Thailand switched on the 45-megawatt Sirindhorn floating solar array in Ubon Ratchathani province on 7 May 2025, adding the largest hybrid hydro-solar plant in Southeast Asia to its grid and positioning the country as the region’s reference for water-based photovoltaic power.
How the hybrid plant works
The installation covers 720,000 square metres of the Sirindhorn reservoir, directly above the existing dam’s tailrace. Each of the 144,000 panels is moored to pontoons anchored by under-water cables that allow the array to rise and fall with the 18-metre seasonal fluctuation of the reservoir. A 36-metre observation deck and visitor centre sit on the western bank, part of a 570-million-baht package that included switch-gear upgrades and a 1.5-kilometre transmission spur.

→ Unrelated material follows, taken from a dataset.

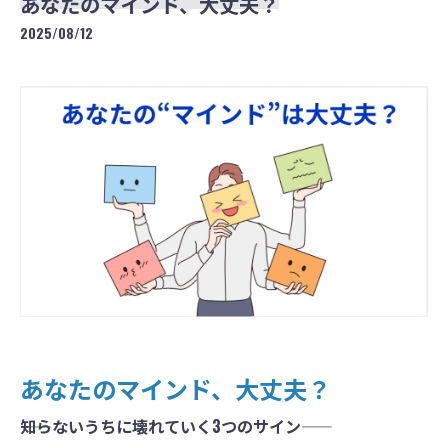
あなたのマインド、大丈夫？
2025/08/12
あなたのマインド、大丈夫？
――知らないうちに壊れていく3つのサイン――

Because the dam’s turbines stay online, the plant behaves like a giant battery: when the sun is strongest the solar output ramps up and water release is throttled back, conserving the reservoir for evening demand. The Electricity Generating Authority of Thailand (EGAT) calculates that the joint operation will cut natural-gas use by 47,000 tonnes of LNG equivalent a year and prevent 41,000 tonnes of CO₂.
Regional ripple effect
Neighbouring governments sent delegations to the commissioning ceremony. Nguyen Tuan Anh, deputy director of Vietnam’s Institute of Energy, said his ministry is studying the model for 6,000 megawatts of proposed floating projects on the Dau Tieng and Tri An reservoirs. “Thailand has proved you can add solar without evicting farmers or damming new rivers,” he told reporters on the dock.
Indonesia’s state utility PLN confirmed it will float a 200-megawatt tender on the Cirata reservoir in West Java, citing Sirindhorn’s performance data. Malaysia’s Tenaga Nasional Berhad has already hired the same engineering consortium, China’s Sinohydro and Bangkok-based Symbior Solar, to design a 30-megawatt pilot at the Chenderoh dam.
Economic and ecological balance sheet
EGAT governor Boonyanit Wongrukmit said the hybrid system delivers power at 2.44 baht per kilowatt-hour, below the 2.50-2.80 baht average for new gas-fired plants. “Every baht we save is passed through to the tariff, so consumers benefit directly,” he said during a boat tour of the array.
Environmental groups gave cautious approval. Pianporn Deetes, Thailand campaigner for International Rivers, praised the avoidance of new land clearing but warned that repeated shading of the water surface could alter temperature layers. “We want year-long monitoring of dissolved oxygen and fish-spawning areas,” she said.
EGAT responded that it has installed 12 water-quality sensors and will publish data every quarter. Initial readings show surface temperature down 0.8°C under the panels, a change within the reservoir’s natural range.
Next phase: 2,700 MW across nine dams
The Ministry of Energy used the launch to approve the second stage of the programme: 2,725 megawatts of floating solar at nine existing hydro sites by 2032. The largest, a 615-megawatt array at the Bhumibol dam in Tak province, will begin procurement next year. Combined with planned onshore wind and rooftop solar, officials say the expansion could push renewable share to 40% of generation by 2037, up from 18% today.
Financing is already lining up. The Asian Development Bank signed a letter of intent on 6 May to provide a 150-million-dollar green loan for the next two projects, contingent on meeting social-impact benchmarks. Private developers such as Gulf Energy and B.Grimm Power have signalled they will bid under a public-private partnership model that caps EGAT equity at 25%.
The Sirindhorn array now hums quietly above the brown water it once only reflected. If the promised follow-up plants arrive on schedule, Thailand will have turned idle reservoir surfaces into a low-carbon workhorse, giving the rest of ASEAN a ready template for cutting emissions without choosing between food, land and power.